▸ **PROBLEMS TO WORK ON**:
**1.** Decide whether each statement below agrees with the object storage article. Answer yes or no for each, and quote the deciding words of the article exactly.
(a) IDC predicts that the total volume of data will grow by 50% each year.
(b) In 2012, Microsoft Azure crossed the mark of 500 billion objects in its public cloud storage.
(c) IDC's prediction says 90% of the data will be unstructured.
**2.** Reproduce the object storage article word for word, starting at "In 2011 itself, their" and ending at "generated unstructured data.".

What is Object Storage

Submitted by Sarath Pillai on Mon, 05/05/2014 - 03:12

Recently I happen to read a Top 10 Prediction report from IDC. Apart from the predictions related to IT spending, cloud, and mobile users, the thing that I was amazed to read was the the growth of data and its enormous predicted size. IDC predicts that the total volume of data is expected to grow at the rate of 50% each year.

And by 2020, IDC predicts that the volume of data will reach around 40 Zettabytes(A billion terabytes is equal to 1 Zettabyte). Another important fact about this gigantic amount of data is that 90% of these will be unstructured data.

Well, you must be thinking “what is unstructured data?”. I happen to read a simple definition about unstructured data, which pretty much explains what it is all about.

“Anything other than a database, can be called as an unstructured data.”. Well that’s too broad a statement. Unstructured data does not often reside inside a row and named column. The problem with unstructured data is that it’s quite difficult to analyze it further, to make any meaningful decision.

Some examples of unstructured data include Audio files, Video files, Image files, Email’s etc. These are the types of data that we use more on a daily basis. Now you can imagine why unstructured data contributes 90 percent of the predicted size of all data.

Growth of Unstructured Data per Year

To understand this enourmous amount of unstructured data explosion, simply imagine the number of times you share an image, a video or an interesting document with your friends online, using social media platforms like twitter, facebook, or google+. Or imagine the number of times you open and save your critical data inside skydrive, google drive, dropbox, or any other cloud based storage service. The architectures supporting those platforms have to deal with this gigantic amount of user generated information on a daily basis. And they have to scale their storage as the number of user's and their data increases.

My daily work revolves around AWS cloud. AWS cloud is the fastest growing public cloud out there, and they have very huge fortune 500 companies running entire architecture inside. I always wondered how they are managing this huge amount of data storage and computing power with an exceptional uptime. They have a storage-as-a-service platform called Simple Storage Service, more popularly known as s3.

In 2011 itself, their storage service s3 (which is mainly used for unstructured data storage, with high level of redundancy and uptime) surpassed 500 billion objects(we will be discussing objects in some time.)

Rackspace Cloud Files, AWS s3, Google Cloud Storage, Windows Azure Storage are all dealing with this gigantic volume of user generated unstructured data.

In 2012 Microsoft Azure also crossed the mark of 4 trillion objects in their public cloud storage.

One thing is clear from these numbers. The normal file system based storage is not going to scale to these amounts in any manner.

Most of us store unstructured data on our computers organized in a meaningful manner in the form of named directories. Named directories(or folder's) are helpful in organizing data in a human and program friendly manner. The underlying storage devices store the user's given data in blocks. Thanks to programmers who developed file system's to do this rigorous task of allocating free blocks to store files. File system's knows which blocks on the underlying device are free to store new incoming data, and mark the blocks as free when a user deletes a particular data.

So as i just mentioned, we store files inside different directories. We can have directories inside another directory. So basically this is a hierarchical storage system.

In technical terms a hierarchical name space. If you come from a Unix background, you must have already heard about inode. Every file and directories have got inode numbers. And a directory contains a table of inode numbers of files inside that directory. Basically this is a mapping of file name to inode number's of all files inside that directory. If you are new to inodes i recommend my below articles.

▸ **SUPPLIED ENTRIES**:
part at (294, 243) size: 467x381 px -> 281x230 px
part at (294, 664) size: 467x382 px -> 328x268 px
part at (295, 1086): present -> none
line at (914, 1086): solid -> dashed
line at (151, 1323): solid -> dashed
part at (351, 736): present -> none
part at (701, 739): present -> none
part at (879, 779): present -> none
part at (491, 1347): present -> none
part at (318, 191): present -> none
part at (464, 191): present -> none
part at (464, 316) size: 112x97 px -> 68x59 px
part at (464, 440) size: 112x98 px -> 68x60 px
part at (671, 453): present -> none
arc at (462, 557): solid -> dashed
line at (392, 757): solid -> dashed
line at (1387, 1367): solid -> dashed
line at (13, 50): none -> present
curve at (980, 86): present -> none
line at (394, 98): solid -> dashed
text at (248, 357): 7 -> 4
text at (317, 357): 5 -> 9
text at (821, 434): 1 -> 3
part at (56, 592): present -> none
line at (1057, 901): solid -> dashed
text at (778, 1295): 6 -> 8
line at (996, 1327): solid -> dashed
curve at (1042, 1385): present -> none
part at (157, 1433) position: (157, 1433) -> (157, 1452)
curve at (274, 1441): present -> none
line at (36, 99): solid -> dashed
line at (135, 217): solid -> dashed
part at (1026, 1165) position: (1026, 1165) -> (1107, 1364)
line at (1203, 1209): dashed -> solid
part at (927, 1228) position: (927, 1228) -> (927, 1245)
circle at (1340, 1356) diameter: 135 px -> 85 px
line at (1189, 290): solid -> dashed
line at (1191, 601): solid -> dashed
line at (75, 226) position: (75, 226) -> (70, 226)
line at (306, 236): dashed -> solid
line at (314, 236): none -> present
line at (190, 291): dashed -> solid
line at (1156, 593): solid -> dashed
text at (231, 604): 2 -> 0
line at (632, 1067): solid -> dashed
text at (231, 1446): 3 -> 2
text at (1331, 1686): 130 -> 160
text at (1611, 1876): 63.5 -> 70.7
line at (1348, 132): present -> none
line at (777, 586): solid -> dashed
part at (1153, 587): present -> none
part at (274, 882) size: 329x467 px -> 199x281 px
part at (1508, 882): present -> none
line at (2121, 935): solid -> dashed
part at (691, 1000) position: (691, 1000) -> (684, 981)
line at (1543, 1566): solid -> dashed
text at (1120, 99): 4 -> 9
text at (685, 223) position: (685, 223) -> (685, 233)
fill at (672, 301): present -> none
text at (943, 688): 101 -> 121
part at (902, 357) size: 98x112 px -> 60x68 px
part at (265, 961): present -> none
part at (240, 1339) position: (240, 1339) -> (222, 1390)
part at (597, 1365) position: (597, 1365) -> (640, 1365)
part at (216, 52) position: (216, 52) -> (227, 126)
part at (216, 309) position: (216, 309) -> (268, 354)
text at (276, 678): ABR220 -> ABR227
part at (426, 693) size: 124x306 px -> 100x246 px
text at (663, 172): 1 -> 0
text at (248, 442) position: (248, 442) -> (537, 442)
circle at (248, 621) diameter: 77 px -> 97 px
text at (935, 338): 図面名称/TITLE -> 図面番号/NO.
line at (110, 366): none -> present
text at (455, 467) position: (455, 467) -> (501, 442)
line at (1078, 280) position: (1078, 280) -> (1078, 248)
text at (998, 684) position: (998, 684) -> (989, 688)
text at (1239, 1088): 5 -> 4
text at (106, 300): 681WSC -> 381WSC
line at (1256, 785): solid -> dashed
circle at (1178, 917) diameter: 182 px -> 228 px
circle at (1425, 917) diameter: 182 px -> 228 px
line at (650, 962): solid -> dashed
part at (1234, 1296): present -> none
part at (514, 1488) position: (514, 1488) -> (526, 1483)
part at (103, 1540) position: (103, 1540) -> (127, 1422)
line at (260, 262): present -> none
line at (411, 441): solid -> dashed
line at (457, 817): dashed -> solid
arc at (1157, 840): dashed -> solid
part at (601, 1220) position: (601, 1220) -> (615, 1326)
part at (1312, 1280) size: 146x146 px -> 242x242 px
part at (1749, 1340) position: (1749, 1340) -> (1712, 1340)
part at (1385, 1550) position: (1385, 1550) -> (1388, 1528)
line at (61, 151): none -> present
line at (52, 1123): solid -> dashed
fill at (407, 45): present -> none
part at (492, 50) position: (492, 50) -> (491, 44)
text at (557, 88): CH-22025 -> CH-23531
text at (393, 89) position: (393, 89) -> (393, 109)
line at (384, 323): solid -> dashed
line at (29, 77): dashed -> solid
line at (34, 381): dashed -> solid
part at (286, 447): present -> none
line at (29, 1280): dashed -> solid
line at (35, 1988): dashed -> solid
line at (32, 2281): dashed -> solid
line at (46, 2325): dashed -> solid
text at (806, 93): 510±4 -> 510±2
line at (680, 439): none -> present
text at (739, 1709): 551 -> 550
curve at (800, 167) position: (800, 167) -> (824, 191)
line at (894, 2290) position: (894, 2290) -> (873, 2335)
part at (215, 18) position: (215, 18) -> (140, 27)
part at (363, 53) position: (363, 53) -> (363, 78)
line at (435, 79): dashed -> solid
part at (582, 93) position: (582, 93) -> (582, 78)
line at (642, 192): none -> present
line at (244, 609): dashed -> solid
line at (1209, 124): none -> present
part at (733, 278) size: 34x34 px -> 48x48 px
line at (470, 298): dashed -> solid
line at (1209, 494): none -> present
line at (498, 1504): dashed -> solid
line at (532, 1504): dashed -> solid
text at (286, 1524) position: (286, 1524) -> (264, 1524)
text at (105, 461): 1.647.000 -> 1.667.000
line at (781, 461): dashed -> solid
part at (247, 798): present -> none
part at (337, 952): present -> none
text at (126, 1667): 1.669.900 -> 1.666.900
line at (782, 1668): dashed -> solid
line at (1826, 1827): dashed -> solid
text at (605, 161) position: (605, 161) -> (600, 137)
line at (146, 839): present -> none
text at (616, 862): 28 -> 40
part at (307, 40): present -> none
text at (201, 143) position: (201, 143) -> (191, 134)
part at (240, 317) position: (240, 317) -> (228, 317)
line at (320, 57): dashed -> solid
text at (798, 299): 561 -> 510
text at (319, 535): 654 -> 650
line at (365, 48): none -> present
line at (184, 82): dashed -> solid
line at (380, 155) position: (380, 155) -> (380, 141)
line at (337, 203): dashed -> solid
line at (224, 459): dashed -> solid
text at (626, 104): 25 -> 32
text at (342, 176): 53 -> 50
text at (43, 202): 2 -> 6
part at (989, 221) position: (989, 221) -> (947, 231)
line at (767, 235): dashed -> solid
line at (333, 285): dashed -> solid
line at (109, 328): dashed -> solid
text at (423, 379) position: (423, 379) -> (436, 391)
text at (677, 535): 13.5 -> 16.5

▸ **RESPONSES**:
**1.**
(a) Yes: "IDC predicts that the total volume of data is expected to grow at the rate of 50% each year."
(b) No: "In 2012 Microsoft Azure also crossed the mark of 4 trillion objects in their public cloud storage."
(c) Yes: "Another important fact about this gigantic amount of data is that 90% of these will be unstructured data."

**2.**
In 2011 itself, their storage service s3 (which is mainly used for unstructured data storage, with high level of redundancy and uptime) surpassed 500 billion objects(we will be discussing objects in some time.)

Rackspace Cloud Files, AWS s3, Google Cloud Storage, Windows Azure Storage are all dealing with this gigantic volume of user generated unstructured data.